« Mais pourquoi la Pologne »?

« Mais pourquoi la Pologne »?

Un Sommet en Europe Centrale pour la deuxième visite officielle du Président américain Donald Trump sur le vieux continent. En compagnie du groupe « Visegrad », des pays Baltes, de la Slovénie, de l'Autriche, et il n´en faut pas plus pour inquiéter et faire parler les quotidiens français, comme le journal « Le Monde » qui consacre un article sur l´«Initiative des Trois Mers», compte rendu de lecture :

« Mais pourquoi la Pologne »? Se demande le quotidien... « La question s'est posée lorsque, le 9 juin, la Maison-Blanche a annoncé que Varsovie serait la seule capitale européenne gratifiée d'une visite du président Donald Trump, sur le chemin de Hambourg en Allemagne, où il doit participer, aujourd´hui et demain, au Sommet du G20. « Trouvez-moi un pays européen où je serai bien accueilli », aurait ordonné Donald Trump à ses troupes, selon une source proche de la nouvelle équipe diplomatique américaine. Ce fut donc la Pologne. M. Trump partage avec les dirigeants de ce pays, emmenés par Jaroslaw Kaczynski, un certain nombre de valeurs: le sentiment anti-immigration, les déclarations hostiles aux musulmans, l'euroscepticisme, le souverainisme, le nationalisme. Il est nettement plus proche des idées de M. Kaczynski que de celles de la chancelière allemande Angela Merkel". Et le groupe „Visagrad" ne va pas s´en plaindre....

Enjeu énergétique

„Pour l'équipe de M. Kaczynski, la venue de Donald Trump est une aubaine, et la patience de Bruxelles s'épuise face aux positions anti-européennes du groupe de Visegrad (Pologne, Hongrie, République tchèque et Slovaquie), un contrepoids à l'axe franco-allemand, mais les Tchèques et les Slovaques n'ont aucune envie de jouer les boute-feu et la solidarité au sein du groupe s'est nettement effritée. Les dirigeants européens, tant à Bruxelles qu'à Berlin et à Paris, ont parfaitement flairé le potentiel de division que recèle cette visite Avec la Croatie, la Pologne a aussi suscité, en 2016, la création d'une « Initiative des Trois Mers », qui rassemble douze pays européens de la Baltique à la mer Noire et à l'Adriatique - Pologne, Lituanie, Estonie, Lettonie, Hongrie, Autriche, Slovénie, Croatie, République tchèque, Slovaquie, Roumanie, Bulgarie - autour de projets communs d'infrastructures. Un sommet est même organisé à Varsovie pendant la visite du président américain, qui a accepté d'y participer. Le gouvernement polonais espère voir consacrer ainsi son leadership régional, avec la bénédiction de Washington. Méfiants, ni le président autrichien ni le tchèque, ne participeront à ce sommet.

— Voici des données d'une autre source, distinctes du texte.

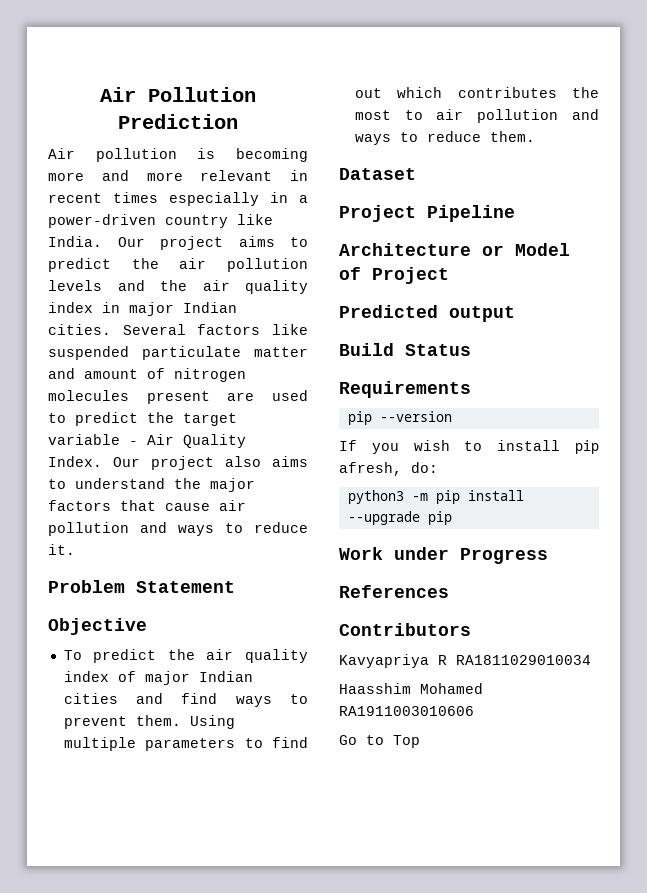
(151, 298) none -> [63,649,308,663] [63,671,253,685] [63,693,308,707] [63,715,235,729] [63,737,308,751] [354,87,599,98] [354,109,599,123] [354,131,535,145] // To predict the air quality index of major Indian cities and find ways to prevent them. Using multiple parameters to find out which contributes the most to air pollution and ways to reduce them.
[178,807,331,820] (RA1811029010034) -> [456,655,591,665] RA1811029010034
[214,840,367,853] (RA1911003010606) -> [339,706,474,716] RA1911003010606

L'autre enjeu de cette visite est énergétique", comme l´a précisé le Président slovaque Andrej Kiska, „La Pologne souhaite se passer du gaz russe et s'approvisionner en gaz américain, dont elle ferait aussi bénéficier l'Europe centrale. La réalité est sans doute que le choix polonais de Donald Trump ne répond à aucune vision stratégique particulière, au-delà du souci de montrer à ses électeurs, dans l'Iowa ou dans l'Ohio, qu'il a également des foules prêtes à l'acclamer sur le Vieux Continent, et pas seulement des manifestants hostiles".